Task item
Transcribe all of the data verbatim, please, and leave out its pictures.

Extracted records

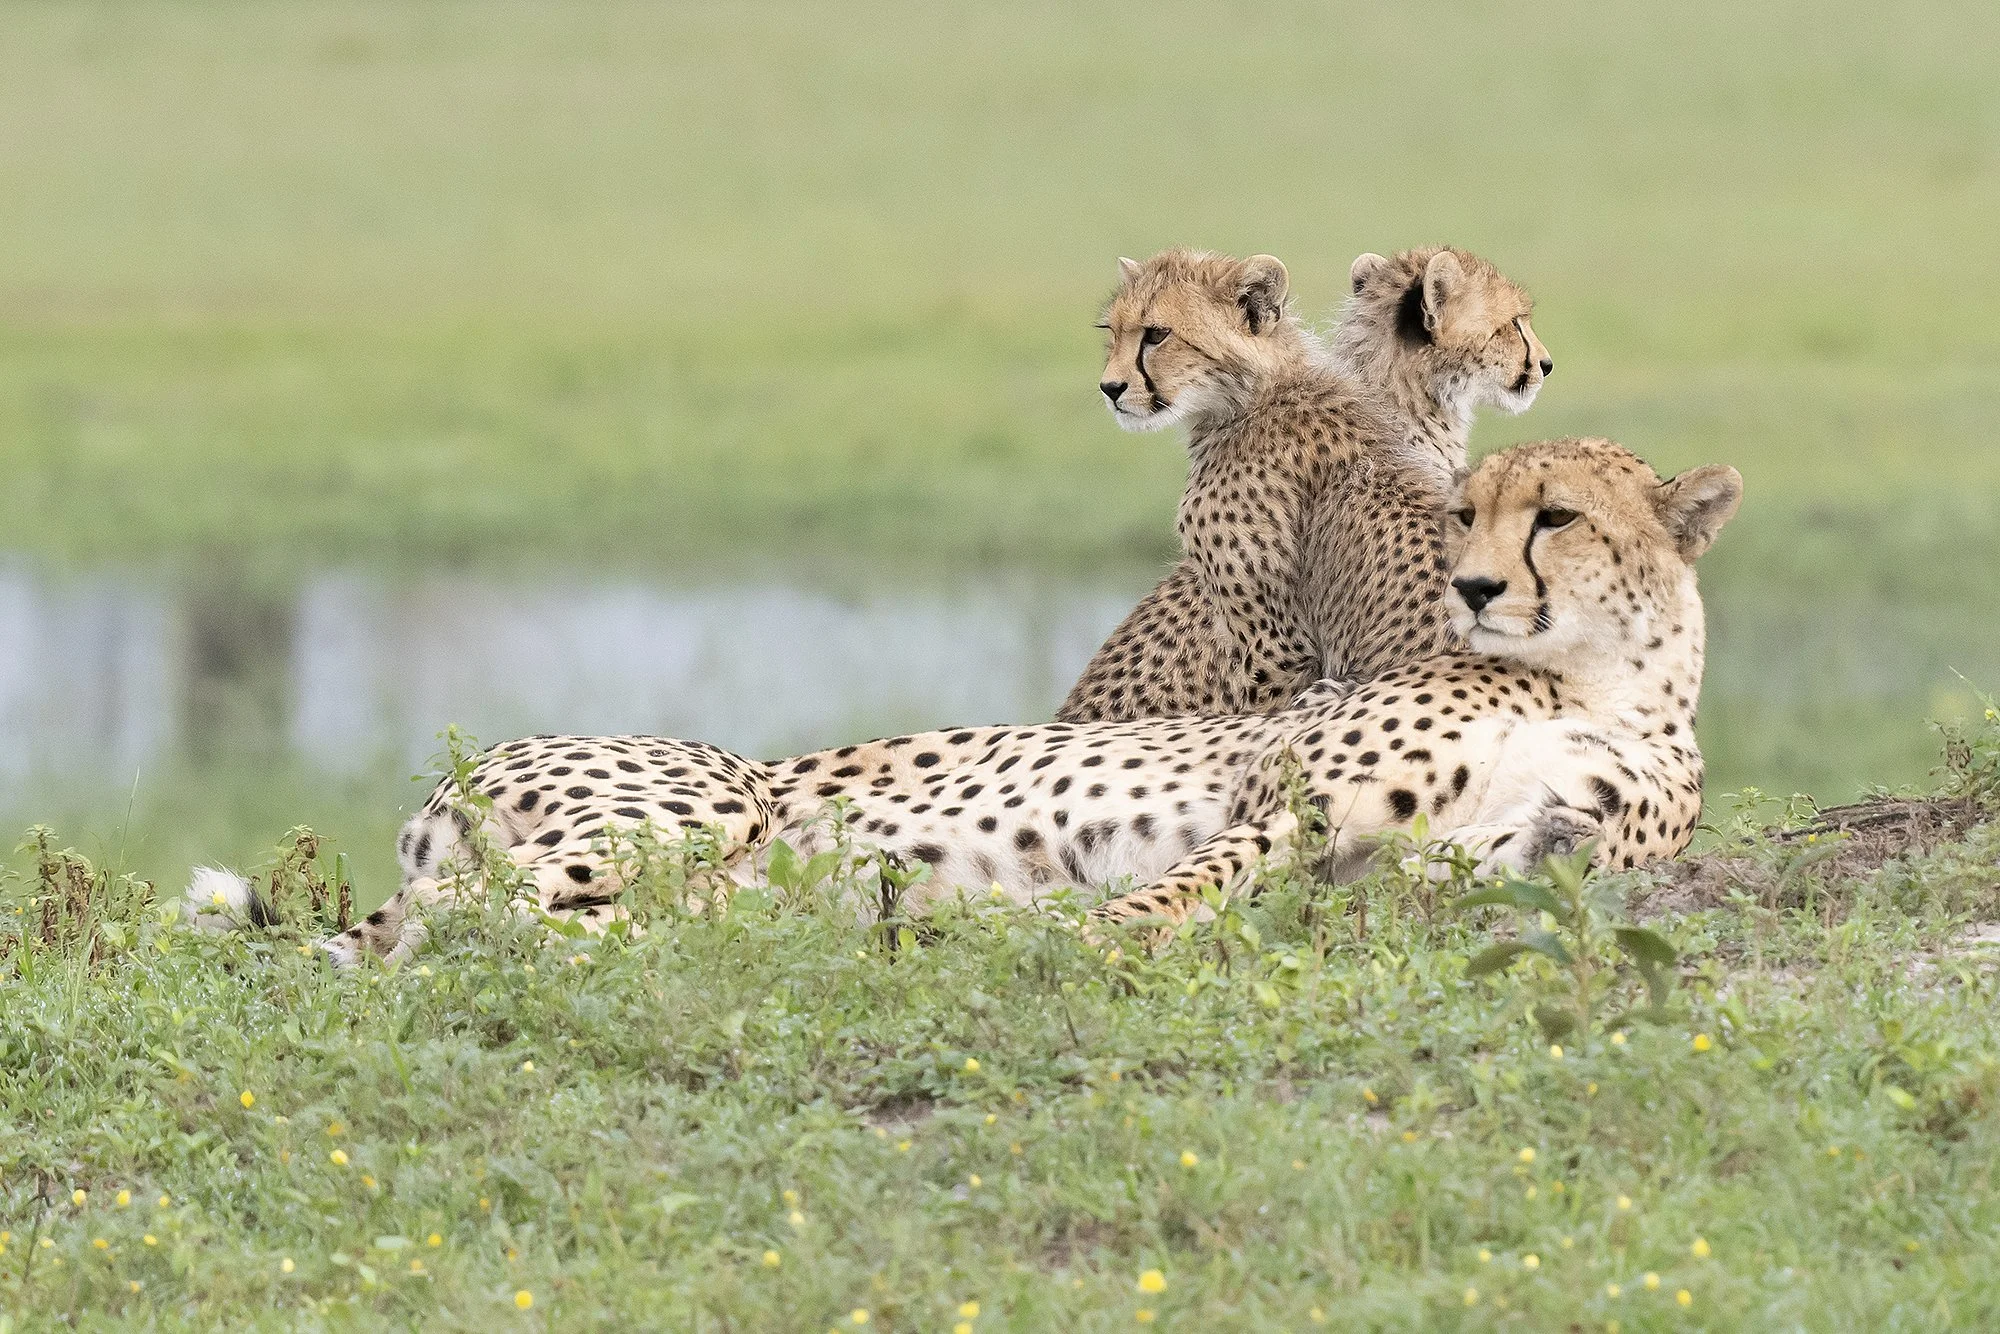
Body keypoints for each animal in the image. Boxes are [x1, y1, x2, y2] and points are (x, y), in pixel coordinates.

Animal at [195, 439, 1738, 964]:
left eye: (1553, 516)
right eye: (1465, 511)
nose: (1472, 586)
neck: (1591, 677)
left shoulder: (1503, 849)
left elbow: (1486, 866)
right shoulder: (1290, 800)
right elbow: (1185, 886)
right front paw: (1093, 929)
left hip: (704, 878)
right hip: (700, 804)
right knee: (458, 914)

Answer space
Body keypoints for each animal in the image. Boxes are [x1, y1, x2, y2] and points are (x, y), in pixel coordinates.

Animal at [195, 439, 1738, 964]:
left eye: (1553, 516)
right eye: (1465, 511)
nose: (1472, 586)
neck: (1591, 677)
left shoulder: (1503, 849)
left elbow: (1486, 866)
right shoulder: (1290, 800)
right elbow: (1185, 886)
right front paw: (1093, 929)
left hip: (704, 878)
right hip: (700, 804)
right knee: (458, 914)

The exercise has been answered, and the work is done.